According to Ramsey, UBC intends to strictly adhere to provincial health guidelines, meaning that if masks and vaccines are not mandatory elsewhere in the province, they will not be mandatory on campus.

UBC reiterated these sentiments in a response to the AMS’ letter.

Vaccines have never been mandated

According to the BC Ministry of Health, the reason for not requiring vaccines is simple: BC doesn’t have mandatory immunization programs.

This goes for any vaccine, whether it be against COVID-19, measles, meningitis or any other preventable illness. Instead, all vaccinations are strongly encouraged by science, government and society.

“While government cannot dictate exactly how organizations choose to operate, there are legal implications that organizations should consider,” wrote a Ministry of Health spokesperson in a statement to The Ubyssey. “Vaccines are our ticket to a return to normal and we encourage everyone to get the vaccine – but it is not mandatory.”

Instead, the province — and by extension UBC — strongly recommends immunization against COVID-19.

This is the right approach, according to Toronto-based family doctor and vaccine researcher Dr. Iris Gorfinkel.
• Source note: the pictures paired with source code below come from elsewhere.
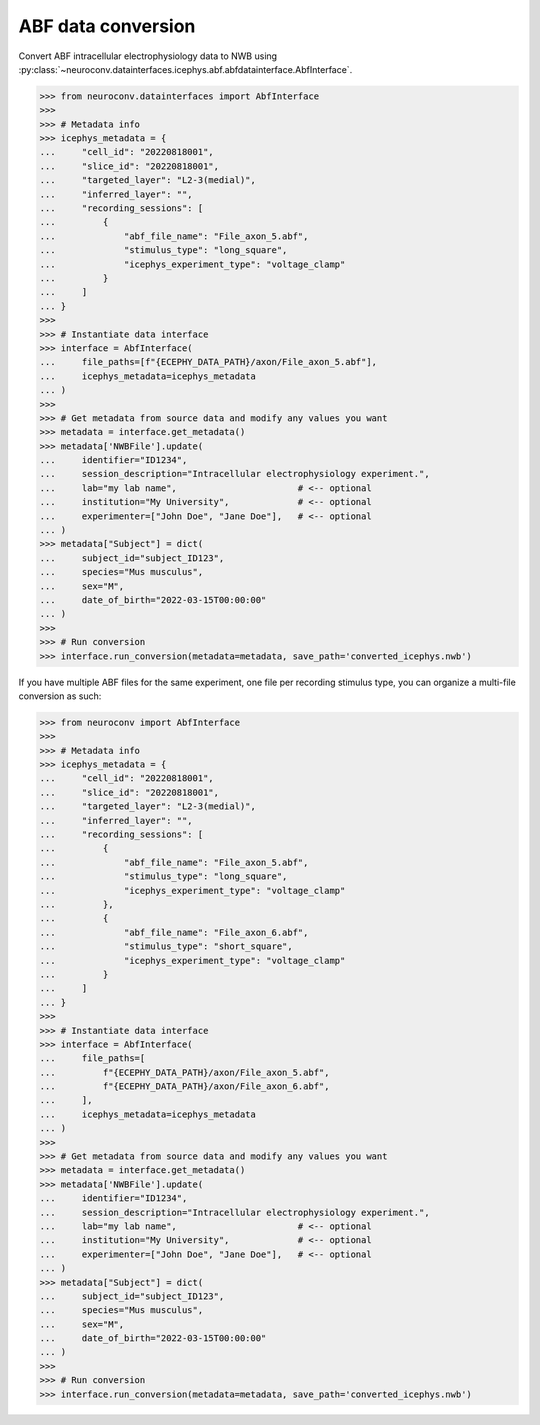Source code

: ABF data conversion
^^^^^^^^^^^^^^^^^^^^^^^^^

Convert ABF intracellular electrophysiology data to NWB using :py:class:`~neuroconv.datainterfaces.icephys.abf.abfdatainterface.AbfInterface`.

.. code-block:: python

    >>> from neuroconv.datainterfaces import AbfInterface
    >>>
    >>> # Metadata info
    >>> icephys_metadata = {
    ...     "cell_id": "20220818001",
    ...     "slice_id": "20220818001",
    ...     "targeted_layer": "L2-3(medial)",
    ...     "inferred_layer": "",
    ...     "recording_sessions": [
    ...         {
    ...             "abf_file_name": "File_axon_5.abf",
    ...             "stimulus_type": "long_square",
    ...             "icephys_experiment_type": "voltage_clamp"
    ...         }
    ...     ]
    ... }
    >>>
    >>> # Instantiate data interface
    >>> interface = AbfInterface(
    ...     file_paths=[f"{ECEPHY_DATA_PATH}/axon/File_axon_5.abf"],
    ...     icephys_metadata=icephys_metadata
    ... )
    >>>
    >>> # Get metadata from source data and modify any values you want
    >>> metadata = interface.get_metadata()
    >>> metadata['NWBFile'].update(
    ...     identifier="ID1234",
    ...     session_description="Intracellular electrophysiology experiment.",
    ...     lab="my lab name",                       # <-- optional
    ...     institution="My University",             # <-- optional
    ...     experimenter=["John Doe", "Jane Doe"],   # <-- optional
    ... )
    >>> metadata["Subject"] = dict(
    ...     subject_id="subject_ID123",
    ...     species="Mus musculus",
    ...     sex="M",
    ...     date_of_birth="2022-03-15T00:00:00"
    ... )
    >>>
    >>> # Run conversion
    >>> interface.run_conversion(metadata=metadata, save_path='converted_icephys.nwb')



If you have multiple ABF files for the same experiment, one file per recording stimulus type, you can organize a multi-file conversion as such:


.. code-block:: python

    >>> from neuroconv import AbfInterface
    >>>
    >>> # Metadata info
    >>> icephys_metadata = {
    ...     "cell_id": "20220818001",
    ...     "slice_id": "20220818001",
    ...     "targeted_layer": "L2-3(medial)",
    ...     "inferred_layer": "",
    ...     "recording_sessions": [
    ...         {
    ...             "abf_file_name": "File_axon_5.abf",
    ...             "stimulus_type": "long_square",
    ...             "icephys_experiment_type": "voltage_clamp"
    ...         },
    ...         {
    ...             "abf_file_name": "File_axon_6.abf",
    ...             "stimulus_type": "short_square",
    ...             "icephys_experiment_type": "voltage_clamp"
    ...         }
    ...     ]
    ... }
    >>>
    >>> # Instantiate data interface
    >>> interface = AbfInterface(
    ...     file_paths=[
    ...         f"{ECEPHY_DATA_PATH}/axon/File_axon_5.abf",
    ...         f"{ECEPHY_DATA_PATH}/axon/File_axon_6.abf",
    ...     ],
    ...     icephys_metadata=icephys_metadata
    ... )
    >>>
    >>> # Get metadata from source data and modify any values you want
    >>> metadata = interface.get_metadata()
    >>> metadata['NWBFile'].update(
    ...     identifier="ID1234",
    ...     session_description="Intracellular electrophysiology experiment.",
    ...     lab="my lab name",                       # <-- optional
    ...     institution="My University",             # <-- optional
    ...     experimenter=["John Doe", "Jane Doe"],   # <-- optional
    ... )
    >>> metadata["Subject"] = dict(
    ...     subject_id="subject_ID123",
    ...     species="Mus musculus",
    ...     sex="M",
    ...     date_of_birth="2022-03-15T00:00:00"
    ... )
    >>>
    >>> # Run conversion
    >>> interface.run_conversion(metadata=metadata, save_path='converted_icephys.nwb')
Gorfinkel, an expert in medical policy, argues that mandates requiring the use of any vaccine do not fit with the free will-based values held by many Canadians.

“The society we live in greatly values individual freedom,” said Gorfinkel in an interview with The Ubyssey. “Ultimately, you’re not going to change the thread of the society that we live in.”

Rather, Gorfinkel feels that strong recommendations are more likely to appeal to the better senses of those hesitant to get vaccinated and be more successful as a result.

“The best I can do is try to appeal to people and understand, if they are vaccine hesitant, what is the reason for that,” she said.

The Ministry of Health has acknowledged that it has made pandemic-related decisions based on the same rationale as Gorfinkel: that strong recommendations are more likely to evoke compliance than mandates. Furthermore, the ministry argues that requiring immunization records on campus violates medical confidentiality.

UBC has only deviated from PHO guidelines once, requiring the use of masks on campus two months before the province-wide mandate was introduced.

Even if UBC and province have research-backed reasoning for refusing a vaccine mandate, Board of Governors Student Representative Max Holmes feels that the university could improve how it communicates this reasoning to students, particularly when compared to other universities.

Holmes believes that he and many other students are wondering why the university will not independently review its vaccine policy when the resources exist to do so.

“There are students that are worried about their safety, and I think we have to take that seriously,” he said. “I think the university has to put forward some good answers for why it's taking the positions it is.”

However, Holmes acknowledged that a one-size-fits-all vaccine mandate will not work for everyone.

He recommended that students who are medically unable to be immunized be placed on fully-vaccinated floors — theoretically creating herd immunity in residence — and that other precautions, such as masks and better ventilated classrooms, should be under consideration. Gorfinkel agrees.

Regardless of strategy, Holmes believes that greater consultation is necessary.

At this point, it’s unlikely that UBC will deviate from its position on vaccine mandates. Still, Holmes hopes for more.

“I think that we're going to have to get to some point where we do have a solid plan that we can try and portray some confidence in. But we've got to have serious engagement of the ideas and issues that people have.”